First of all, it has much more flexibility built into where its new batteries will end up, ranging from coastal Ventura and Orange Counties to the deserts of Palm Springs and the Central Valley farmlands of Tulare. “We’re trying to get people to price the cost of transportation to places that encompass our entire service territory,” he said.

As for how SCE will make use of these batteries, “We’re doing distribution deferral,” he said -- charging batteries at off-peak hours, then discharging them to bolster grid circuits that would otherwise require expensive upgrades to wires and transformers to manage peak loading conditions. But the utility also wants to keep the options open to use those batteries for other purposes, like selling their excess energy into grid markets, as new regulations open up that possibility, he said.

SCE has already done one distribution deferral battery project in Orange, Calif., but that demonstration project took a lot of advance planning. For this next round, the utility wants to be able to identify projects, procure batteries, and put them in place much faster, he said.   

“Everything downstream of the substation is very flexible,” he added. Utilities may identify distribution grid projects that seem like a good fit for energy storage two to three years in advance, but “some of those projects can get canceled, because the distribution planning team ended up finding better, lower-cost solutions.”

“What we were thinking is, if we moved to projects that are closer to deployment -- one to two years away or even one year away -- we will get to projects that are a lot further along” in the planning process, he said. That’s important, because the closer that SCE gets to pulling the trigger on a distribution upgrade project, the more clarity it has on how much its different options will cost.

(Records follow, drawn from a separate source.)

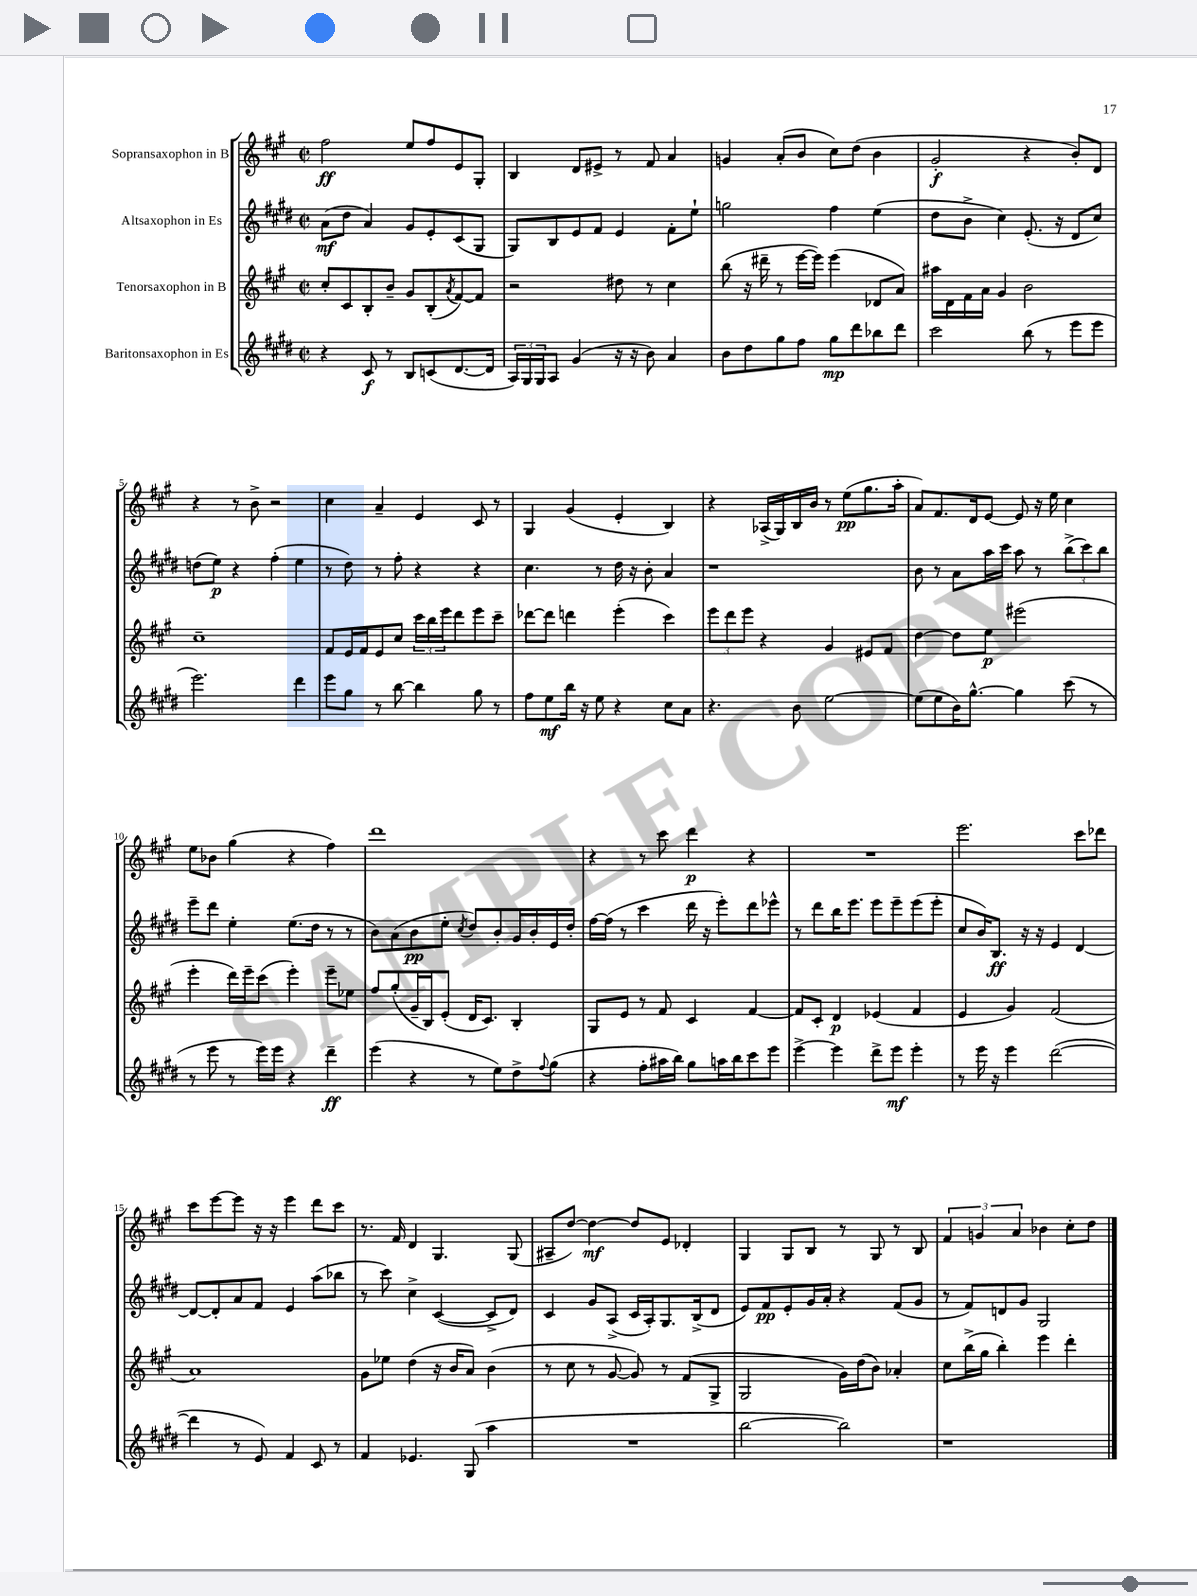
<<
\new StaffGroup <<
\new Staff = "s0" \with { instrumentName = "Sopransaxophon in B" } {
    \clef treble \key a \major \defaultTimeSignature \time 2/2
    fis''2\ff e''8 fis''8 e'8 gis8-. |
    b4 d'8 eis'8-> r8 fis'8 a'4 |
    g'4 a'8-.( b'8 cis''8) d''8( b'4 |
    gis'2-.\f r4 b'8-.) d'8 |
    r4 r8 b'8-> r2 |
    cis''4 a'4-- e'4 cis'8 r8 |
    gis4 gis'4( e'4-. b4) |
    r4 aes16->( gis16) b16 b'16 r8 e''8\pp( gis''8. a''16-. |
    a'8) fis'8. d'16 e'8~ e'8 r16 e''16 cis''4 |
    e''8 bes'8 gis''4( r4 fis''4) |
    d'''1 |
    r4 r8 cis'''8 d'''4\p r4 |
    R1 |
    e'''2. cis'''8 des'''8 |
    cis'''8 e'''8~ e'''8 r16 r16 e'''4 d'''8 cis'''8 |
    r8. fis'16 d'4 gis4. gis8( |
    ais8-- d''8~) d''4~\mf d''8 e'8 des'4-. |
    gis4 gis8 b8 r8 gis8 r8 b8 |
    \tuplet 3/2 { fis'4 g'4 a'4 } bes'4 cis''8-. d''8 \bar "|." |
}
\new Staff = "s1" \with { instrumentName = "Altsaxophon in Es" } {
    \clef treble \key e \major \defaultTimeSignature \time 2/2
    a'8\mf( dis''8 a'4) gis'8 e'8-. cis'8( gis8 |
    gis8) b8 e'8 fis'8 e'4 fis'8-. e''8-! |
    g''2 fis''4 e''4( |
    dis''8 b'8-> cis''4) e'8.-.( r16 dis'8 cis''8) |
    d''8( e''8\p) r4 fis''4-.( e''4 |
    r8 dis''8) r8 fis''8-. r4 r4 |
    cis''4. r8 dis''16 r16 b'8-. a'4 |
    r1 |
    b'8 r8 a'8 a''16 cis'''16 a''8 r8 \tuplet 3/2 { b''8->( cis'''8) b''8 } |
    e'''8-- dis'''8 e''4-. e''8.( dis''16 r8 r8 |
    b'8) a'8( b'8\pp e''8-. \acciaccatura { cis''8 } dis''8) b'8-. gis'16 b'16-. e'16 dis''16-. |
    fis''16~ fis''16( r8 cis'''4 dis'''16 r16 e'''8-.) dis'''8 ees'''8-^ |
    r8 dis'''8 b''16 e'''8. e'''8 e'''8-- e'''8( e'''8-. |
    cis''8 b'16) b8.\ff r16 r16 e'4 dis'4~ |
    dis'8~ dis'8-. a'8 fis'8 e'4 a''8( bes''8 |
    r8 cis'''8) cis''4-> cis'4~( cis'8-> dis'8) |
    cis'4 gis'8 a8->( cis'16 a16-.) gis8. b16->( dis'8 |
    e'8) fis'8\pp e'8-. gis'16 a'16-. r4 fis'8( gis'8 |
    r8 fis'8) d'8 gis'8 gis2 \bar "|." |
}
\new Staff = "s2" \with { instrumentName = "Tenorsaxophon in B" } {
    \clef treble \key a \major \defaultTimeSignature \time 2/2
    cis''8-. cis'8 b8-. b'8-- gis'8 b8-.( \acciaccatura { a'8 } fis'8~) fis'8 |
    r2 dis''8 r8 cis''4 |
    b''8( r16 dis'''16-- r8 e'''16~ e'''16) e'''4( des'8 a'8) |
    ais''16 d'16 fis'16 a'16 gis'4 b'2 |
    cis''1-- |
    fis'8 e'16 fis'16 e'8 cis''8 \tuplet 3/2 { cis'''16 b''16 e'''16 } d'''8 e'''8 cis'''8-- |
    des'''8~ des'''8 d'''4 e'''4-.( cis'''4) |
    \tuplet 3/2 { e'''8 d'''8 e'''8 } r4 gis'4 eis'8 fis'8 |
    d''4~ d''8 e''8\p eis'''2( |
    e'''4-. d'''16) e'''16-- cis'''8( e'''4-.) e'''8-- ees''8 |
    fis''8 gis''8-.( gis'16-- b16) e'8-.( d'16 cis'8.) b4-. |
    gis8 e'8 r8 fis'8 cis'4 fis'4~ |
    fis'8 cis'8-. d'4\p ees'4( fis'4 |
    e'4 gis'4) fis'2( |
    a'1) |
    gis'8 ees''8 d''4( r16 b'16 a'8) b'4( |
    r8 cis''8 r8 gis'8~ gis'8) r8 fis'8( gis8-> |
    gis2 gis'16) d''16( b'8) aes'4-. |
    cis''8 b''16->( gis''16 b''4-.) e'''4 d'''4-. \bar "|." |
}
\new Staff = "s3" \with { instrumentName = "Baritonsaxophon in Es" } {
    \clef treble \key e \major \defaultTimeSignature \time 2/2
    r4 cis'8\f r8 b8 c'8( dis'8.~ dis'16 |
    \tuplet 3/2 { a16) gis16 gis16 } a8 gis'4( r16 r16 b'8) a'4 |
    b'8 dis''8 gis''8 fis''8 gis''8\mp dis'''8 bes''8 dis'''8 |
    cis'''2 b''8( r8 e'''8 e'''8 |
    e'''2.) dis'''4 |
    e'''8 gis''8 r8 b''8~ b''4 gis''8 r8 |
    fis''8 e''8\mf b''16 r16 e''8 r4 cis''8 a'8 |
    r4. b'8 e''2~ |
    e''8( e''8 b'16) gis''8.~-^ gis''4 cis'''8( r8 |
    r8 e'''8 r8 e'''16) e'''16 r4 dis'''4--\ff |
    e'''4( r4 r8 e''8) dis''8-> \appoggiatura { fis''8 } gis''8( |
    r4 fis''8-. ais''16 b''16) gis''8 a''16 b''16 cis'''8 e'''8 |
    e'''4~-> e'''4 dis'''8-> e'''8\mf e'''4-. |
    r8 e'''16 r16 e'''4 dis'''2~( |
    dis'''4 r8 e'8) fis'4 cis'8 r8 |
    fis'4 ees'4. gis8( a''4 |
    R1 |
    b''2~ b''2) |
    r1 \bar "|." |
}
>>
>>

“From a price standpoint, energy storage can only compete with some of the more expensive distribution system upgrades that tend to take 18 to 24 months,” he said. On the other hand, “if we had unexpected load growth, or derating of the current system, and we’d like to solve that problem before our next summer peak, but the non-storage upgrade takes until the following summer peak -- we could solve that problem with a storage upgrade,” he said.

These are the kinds of less-than-sexy yet critical concerns that could have a profound effect on just how quickly grid-scale batteries can become cost-competitive alternatives for distribution grid projects. And California could see a lot more call for storage to serve these needs, under the new distribution resource plans (DRPs) that the state’s big three utilities have just submitted.  

Each of California’s big utilities, including SCE, have analyzed how much distributed energy resources (DERs), including storage, could be added to its distribution circuits under these DRPs. They’re also seeking regulator permission to test a combination of batteries and rooftop solar, on-site generators, demand response, building energy management and microgrid control systems to prove out how third-party DERs should be valued as grid assets.

These are part of the ongoing debates about how much grid storage should be owned by utilities versus third parties, how different classes of systems should be allowed to earn revenues for the services they provide, and other issues that are coming to the fore as grid-scale storage. But amidst all these policy issues, there’s little doubt that the industry would be well served by moving to a business model that can see products quickly deployed and easily integrated into a variety of grid configurations.